In this next slide, Valeriya explains how the gravitational wave signal can exist over many observable years, during which we should be able to measure the slowly declining orbital period during which the binary pair slowly gets closer and closer together. You can also see in the right panel, how optical measurements of binary pairs now would be able to generate gravitational waves that are louder than the projected minimum sensitivity of LISA. Great!
|Predicted change in binary white dwarf period over many years (Source: Valeriya Koral, LISA XIII)|
One of my friends, Searching for Gravity Waves, Dr. Gary, is doing research on how measurement of both the electromagnetic signals and gravitational wave signals can be used to constrain features of general relativity.
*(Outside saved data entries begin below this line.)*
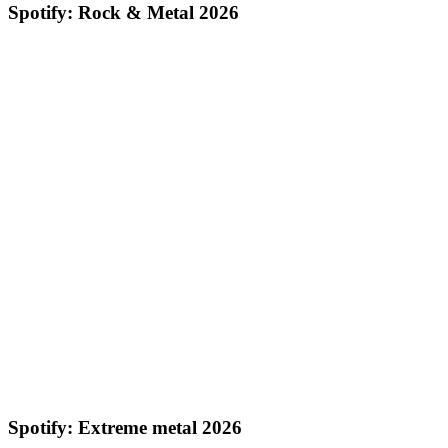
Spotify: Rock & Metal 2026
Spotify: Extreme metal 2026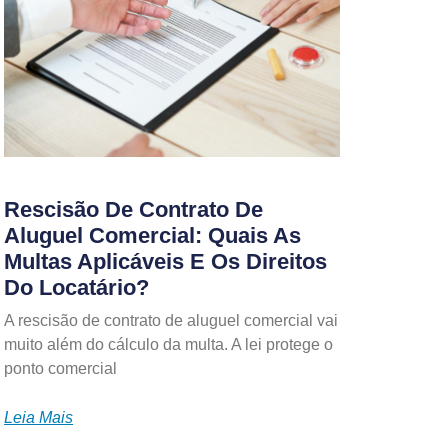
Rescisão De Contrato De
Aluguel Comercial: Quais As
Multas Aplicáveis E Os Direitos
Do Locatário?
A rescisão de contrato de aluguel comercial vai
muito além do cálculo da multa. A lei protege o
ponto comercial
Leia Mais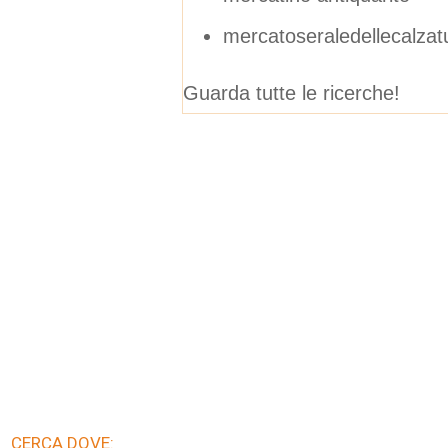
mercatoseraledellecalzat
Guarda tutte le ricerche!
CERCA DOVE: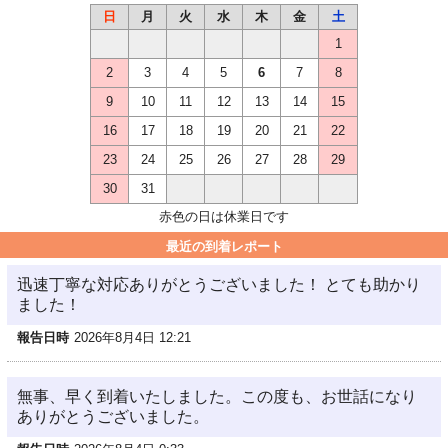
日
月
火
水
木
金
土
1
2
3
4
5
6
7
8
9
10
11
12
13
14
15
16
17
18
19
20
21
22
23
24
25
26
27
28
29
30
31
赤色の日は休業日です
最近の到着レポート
迅速丁寧な対応ありがとうございました！ とても助かり
ました！
報告日時
2026年8月4日 12:21
無事、早く到着いたしました。この度も、お世話になり
ありがとうございました。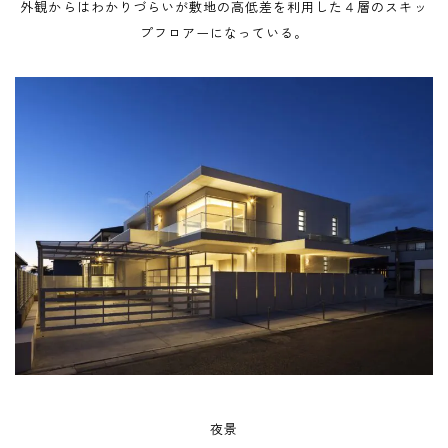
外観からはわかりづらいが敷地の高低差を利用した４層のスキッ
プフロアーになっている。
夜景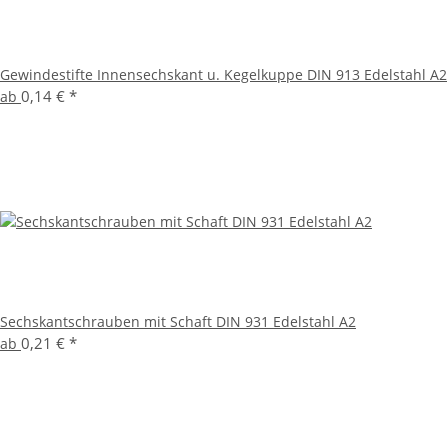
Gewindestifte Innensechskant u. Kegelkuppe DIN 913 Edelstahl A2
0,14 €
*
ab
Sechskantschrauben mit Schaft DIN 931 Edelstahl A2
0,21 €
*
ab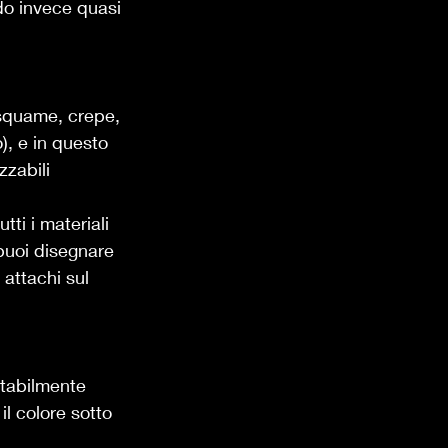
ndo invece quasi 
squame, crepe, 
), e in questo 
zzabili 
tti i materiali 
 puoi disegnare 
attachi sul 
stabilmente 
l colore sotto 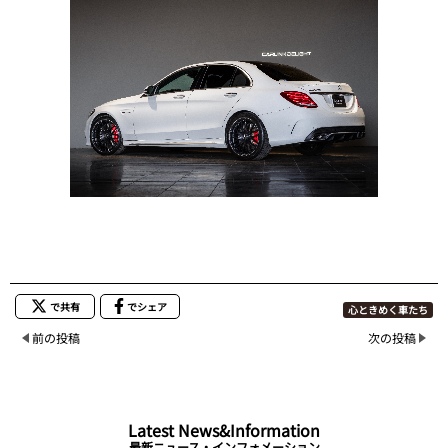
で共有
でシェア
心ときめく車たち
前の投稿
次の投稿
Latest News&Information
最新ニュース・インフォメーション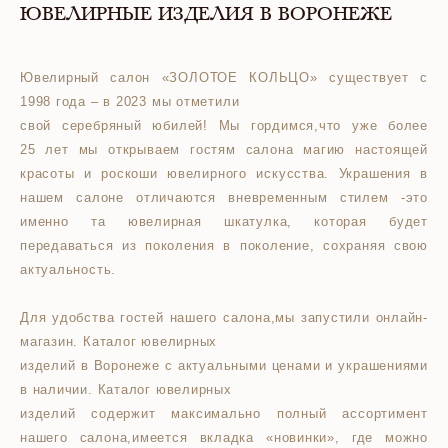
ЮВЕЛИРНЫЕ ИЗДЕЛИЯ В ВОРОНЕЖЕ
Ювелирный салон «ЗОЛОТОЕ КОЛЬЦО» существует с
1998 года – в 2023 мы отметили
свой серебряный юбилей! Мы гордимся,что уже более
25 лет мы открываем гостям салона магию настоящей
красоты и роскоши ювелирного искусства. Украшения в
нашем салоне отличаются вневременным стилем -это
именно та ювелирная шкатулка, которая будет
передаваться из поколения в поколение, сохраняя свою
актуальность.
Для удобства гостей нашего салона,мы запустили онлайн-
магазин. Каталог ювелирных
изделий в Воронеже с актуальными ценами и украшениями
в наличии. Каталог ювелирных
изделий содержит максимально полный ассортимент
нашего салона,имеется вкладка «новинки», где можно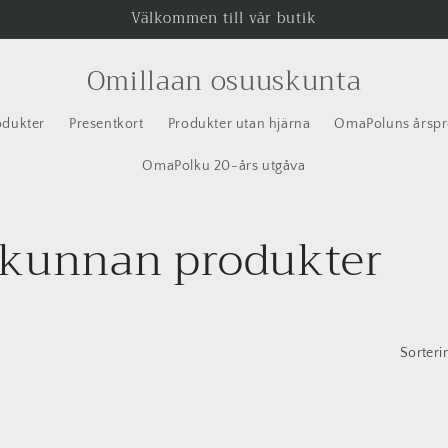
Välkommen till vår butik
Omillaan osuuskunta
odukter
Presentkort
Produkter utan hjärna
OmaPoluns årspr
OmaPolku 20-års utgåva
skunnan produkter
Sorteri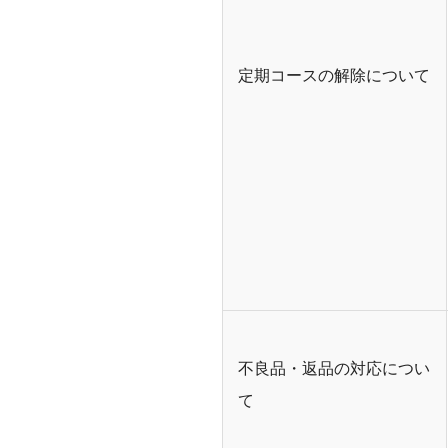
定期コースの解除について
不良品・返品の対応につい
て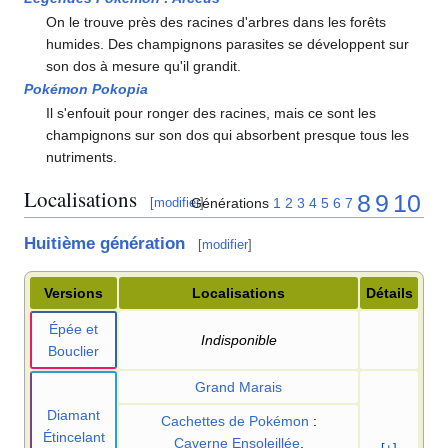
On le trouve près des racines d'arbres dans les forêts
humides. Des champignons parasites se développent sur
son dos à mesure qu'il grandit.
Pokémon Pokopia
Il s'enfouit pour ronger des racines, mais ce sont les
champignons sur son dos qui absorbent presque tous les
nutriments.
Localisations
8
9
10
Générations
1
2
3
4
5
6
7
[
modifier
]
Huitième génération
[
modifier
]
Versions
Localisations
Détails
Épée et
Indisponible
Bouclier
Grand Marais
Diamant
Cachettes de Pokémon
:
Étincelant
Caverne Ensoleillée
,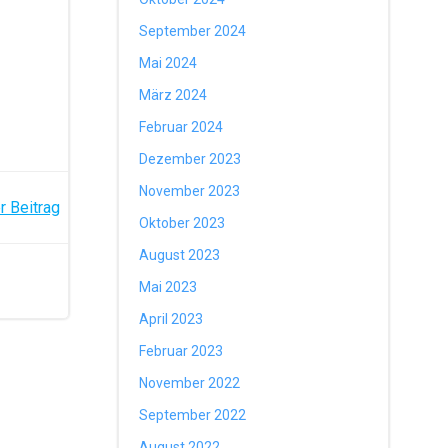
September 2024
Mai 2024
März 2024
Februar 2024
Dezember 2023
November 2023
r Beitrag
Oktober 2023
August 2023
Mai 2023
April 2023
Februar 2023
November 2022
September 2022
August 2022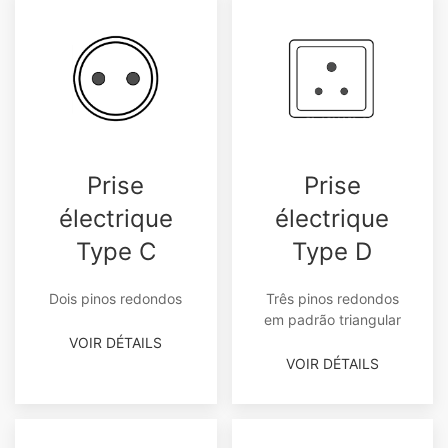
Prise
Prise
électrique
électrique
Type C
Type D
Dois pinos redondos
Três pinos redondos
em padrão triangular
VOIR DÉTAILS
VOIR DÉTAILS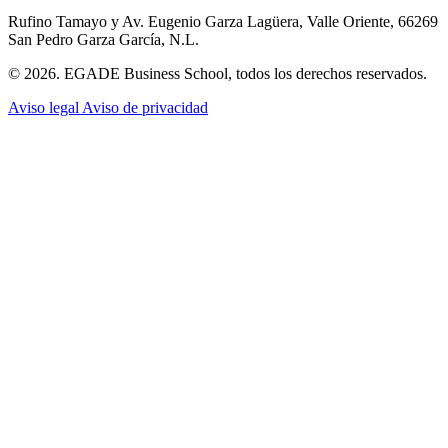
Rufino Tamayo y Av. Eugenio Garza Lagüera, Valle Oriente, 66269
San Pedro Garza García, N.L.
© 2026. EGADE Business School, todos los derechos reservados.
Aviso legal
Aviso de privacidad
For instance, you can compare the arrival times of the phase of the optical eclipse timing from a binary pair and the arrival of the gravitational waves generated by the orbiting pair of stars. The best case would be for a binary pair that we look at edge on. Both signals should arrive at the same time according to GR. In this next slide, from Dr. Gary's presentation at LISA XIII, you see an example of how both signals are received from the one binary pair.
|Comparing phase difference between arrival of GW and EM (Source: Gary Lamotte, LISA XIII)|
In this next slide, you can see a simulated light curve from a binary pair of white dwarfs and the associated gravitational wave signal. The GW signal helps determine the distance to the pair independently of other measurements. The phase difference, if any, can be used to test various theories of quantum gravity, such as if the mass of the graviton is other than zero. Thanks for that, Gary!
|Comparing eclipsing binary EM phase with GW phase (Source: Gary Lamotte, LISA XIII)|
Ok, so that is my brief summary of some of the LISA XIII Symposium. Next week, hopefully, I will report some of the findings from the Humans to Mars Summit, and we will see if the Astronomer Assistant Ruby was right to be skeptical that listening to two conferences at the same time would make any sense or not!